2 reasons why I would avoid HELOCs

A Home Equity Line of Credit (HELOC) is a financial tool used to tap equity in a home. (And equity is the part of your home that you own in full.)

Unlike many other ways to borrow against your home, like a cash refinance loan or home equity loan, a HELOC doesn’t just give you access to a lump sum cash up front. Instead, lenders give you a line of credit with an upper limit based on the value of your home and any existing mortgage.

With a HELOC, you have the flexibility to withdraw from your line of credit at any time, borrowing up to the maximum authorized amount. It works like a credit card because you then make payments based on your balance amount and can continue to borrow. This makes it useful for many people who prefer to have the flexibility to borrow as needed.

Despite the benefits, I would not consider purchasing a HELOC. Here’s why.

1. I don’t want an open line of credit on my home

A home equity line of credit gives you the flexibility to borrow as much as you want, up to your maximum line of credit. But your home serves as collateral and secures any debt you incur. If you are unable to make the required minimum payments borrowed from your line of credit, the lender may take action to foreclose on your home.

I don’t think it’s likely that I will become unable to make payments. But I also don’t want to take the risk of putting my home in jeopardy – especially because having an open line of credit available at a low interest rate could create an increased temptation to borrow money. I prefer to know that my equity is safe in my house. Or, if I have to borrow against it, I would go for a home equity loan. Then I would know in advance exactly how much equity I was putting at risk – and what my monthly payments and borrowing costs would be over time.

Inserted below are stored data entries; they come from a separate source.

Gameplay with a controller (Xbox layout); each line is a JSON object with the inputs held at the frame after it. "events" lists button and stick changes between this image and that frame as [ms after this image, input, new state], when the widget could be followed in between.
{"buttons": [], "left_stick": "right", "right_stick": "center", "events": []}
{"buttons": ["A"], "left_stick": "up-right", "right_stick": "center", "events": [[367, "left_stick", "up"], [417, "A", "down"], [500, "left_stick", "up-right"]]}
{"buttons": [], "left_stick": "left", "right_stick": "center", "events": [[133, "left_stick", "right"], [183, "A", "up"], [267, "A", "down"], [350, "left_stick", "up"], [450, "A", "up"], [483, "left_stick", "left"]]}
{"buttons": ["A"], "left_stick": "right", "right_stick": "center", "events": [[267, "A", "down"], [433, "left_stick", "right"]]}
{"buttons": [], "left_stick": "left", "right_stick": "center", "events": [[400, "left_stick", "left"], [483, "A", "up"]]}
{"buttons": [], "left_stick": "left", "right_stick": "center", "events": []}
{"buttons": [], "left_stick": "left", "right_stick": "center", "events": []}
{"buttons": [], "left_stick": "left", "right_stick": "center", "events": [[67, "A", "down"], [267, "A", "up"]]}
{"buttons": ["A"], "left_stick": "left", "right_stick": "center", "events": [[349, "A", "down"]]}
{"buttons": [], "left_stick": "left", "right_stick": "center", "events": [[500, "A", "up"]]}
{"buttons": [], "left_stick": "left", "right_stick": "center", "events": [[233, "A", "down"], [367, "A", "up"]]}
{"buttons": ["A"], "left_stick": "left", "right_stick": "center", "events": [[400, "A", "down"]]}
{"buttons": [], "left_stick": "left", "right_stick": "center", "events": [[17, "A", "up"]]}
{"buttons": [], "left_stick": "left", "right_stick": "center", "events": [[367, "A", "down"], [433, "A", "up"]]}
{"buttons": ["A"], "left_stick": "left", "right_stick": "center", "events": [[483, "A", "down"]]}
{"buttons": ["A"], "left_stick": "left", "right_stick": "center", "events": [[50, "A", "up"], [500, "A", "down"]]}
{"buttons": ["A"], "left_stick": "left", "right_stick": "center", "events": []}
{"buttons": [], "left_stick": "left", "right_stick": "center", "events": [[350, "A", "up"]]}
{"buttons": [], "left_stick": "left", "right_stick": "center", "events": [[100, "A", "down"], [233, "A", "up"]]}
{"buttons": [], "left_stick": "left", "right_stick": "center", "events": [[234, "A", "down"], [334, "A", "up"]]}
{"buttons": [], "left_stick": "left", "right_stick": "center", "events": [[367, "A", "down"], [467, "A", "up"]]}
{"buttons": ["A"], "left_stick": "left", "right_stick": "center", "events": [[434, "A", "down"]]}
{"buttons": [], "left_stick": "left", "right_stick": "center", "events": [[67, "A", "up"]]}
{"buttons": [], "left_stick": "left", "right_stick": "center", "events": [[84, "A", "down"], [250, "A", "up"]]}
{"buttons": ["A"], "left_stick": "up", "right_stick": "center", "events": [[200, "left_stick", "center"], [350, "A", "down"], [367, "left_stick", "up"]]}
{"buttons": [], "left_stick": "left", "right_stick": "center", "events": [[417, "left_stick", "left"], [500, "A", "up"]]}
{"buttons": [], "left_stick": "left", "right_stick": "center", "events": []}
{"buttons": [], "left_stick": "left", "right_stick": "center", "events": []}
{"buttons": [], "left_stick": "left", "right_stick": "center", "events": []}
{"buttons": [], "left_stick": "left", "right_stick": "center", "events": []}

2. Most HELOCs have a variable interest rate

Most of the time, home equity lines of credit have variable interest rates. This is not always the case, but it is certainly more common to find lenders offering variable rates than fixed rates. And I’m not a fan of variable rate loans because I prefer certainty when it comes to borrowing.

With a variable rate loan, the interest rate could increase on a HELOC and increase total costs and monthly payments. This increases the risk of the loan becoming unaffordable, which is definitely not something you want to see happen when your home is in jeopardy.

Due to the risk to my property and the potential surprise costs associated with a home equity line of credit, I decided that this type of loan was not for me. This doesn’t necessarily mean it’s not the right choice for everyone, but if you are considering a HELOC, be sure to think about the possible downsides and explore alternatives before putting your capital at risk.